Sprague School, Old

554 Broad St

1847

Architectural Style

Greek Revival, Italianate

Significance

Architecture, Education

Use Type

Public School, Single Family Dwelling House

Neighborhood

Massachusetts Historical Commission Report

Architectural Significance

This is a c. 1847 Italianate schoolhouse which was recycled for use as a private residence during the 1890s. Possessing a long rectangular sidehall plan, its 3-bay street facing gable features an open porch with champfered posts and small, wedge-shaped brackets. Its edges are crisply defined by Doric, paneled cornerboards and fascia boards run beneath the side walls' eaves. This structure is enclosed by a gable roof with return eaves—a steeply pitched gable appears in the center of its south wall. In general windows are cornice headed and contain 2/1 wood sash.

Historical Significance

#554 Broad St. has important historical associations with Bridgewater's mid-late 19th c. school system. Known as the Old Sprague School (Sprague Hill is across the street to the east) and District No. 3 school, it was in use by 1847. At that time it was located at the northeast corner of High and Broad Streets. Overcrowded conditions in the schoolhouse were deplored in the school report of 1851— at that time 60 children were enrolled here.
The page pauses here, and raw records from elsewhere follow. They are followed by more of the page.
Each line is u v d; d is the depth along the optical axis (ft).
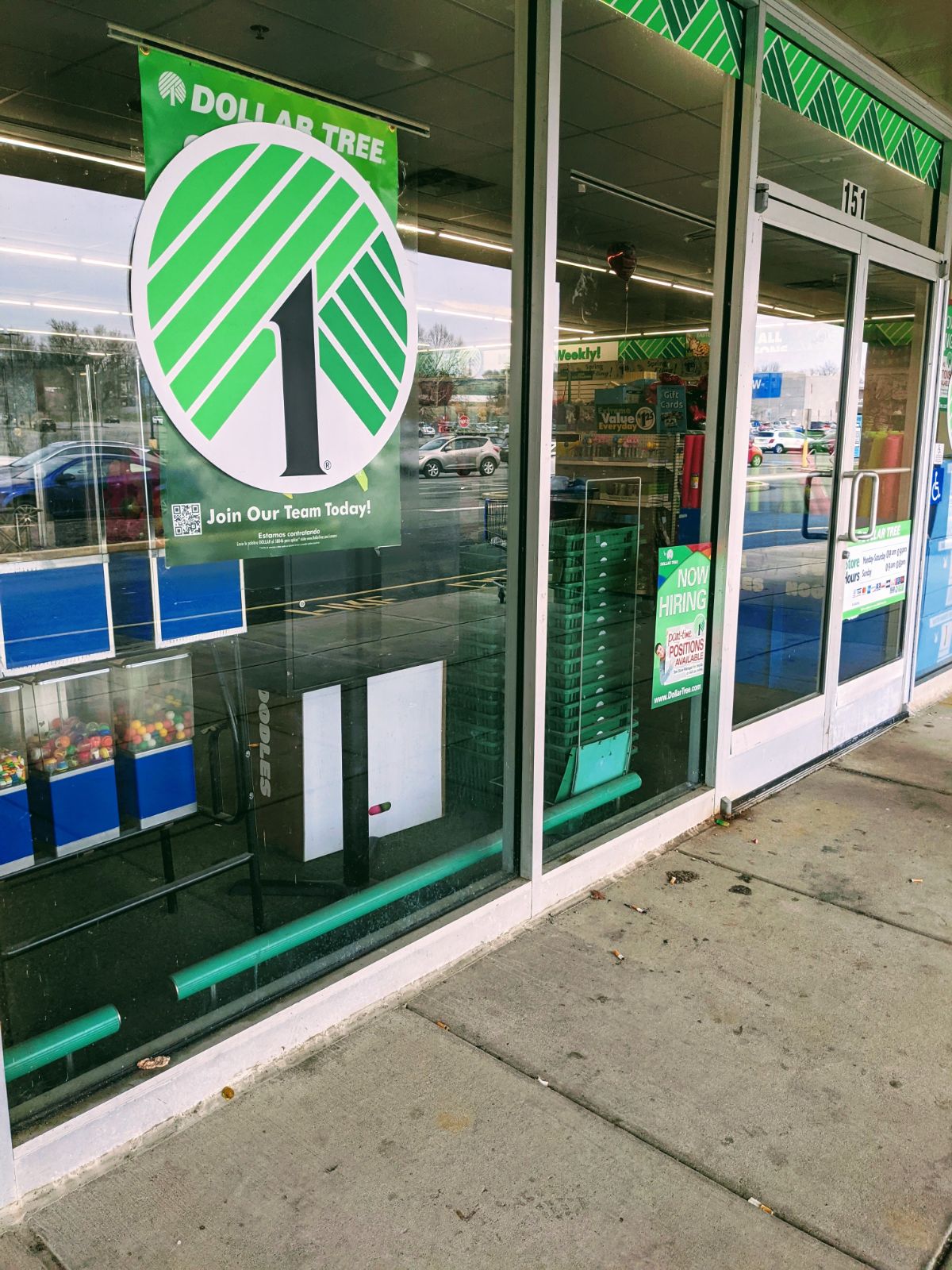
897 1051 8.49
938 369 17.61
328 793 10.07
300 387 8.43
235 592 8.72
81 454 7.39
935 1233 6.56
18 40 6.90
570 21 10.57
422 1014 8.87
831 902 11.13
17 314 7.00
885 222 15.81
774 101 12.75
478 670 10.68
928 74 14.94
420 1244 6.37
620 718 12.46
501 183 10.14
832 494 15.26
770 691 14.87
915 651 18.58
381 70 10.93
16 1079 7.07
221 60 7.55
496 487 10.18
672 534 12.98
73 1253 6.23
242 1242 6.35
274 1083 7.90
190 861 9.27
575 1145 7.29
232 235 7.80
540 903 10.75
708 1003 9.14
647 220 12.98
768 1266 6.28
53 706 8.06
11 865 7.96
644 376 12.44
It was enlarged in 1852-1854. By 1865 161 children attended the school. It had the largest enrollment in town. Sold at auction in 1889, the old schoolhouse was used for storing hay by a Mr. Smith and its students were transferred to the Prospect School. The school was moved to its present location at some point in the 1890s by Edgar H. Sigelow, foreman in William McElwain's shoe manufacturing company on Perkins Ave. He is listed as its owner on the 1903 atlas.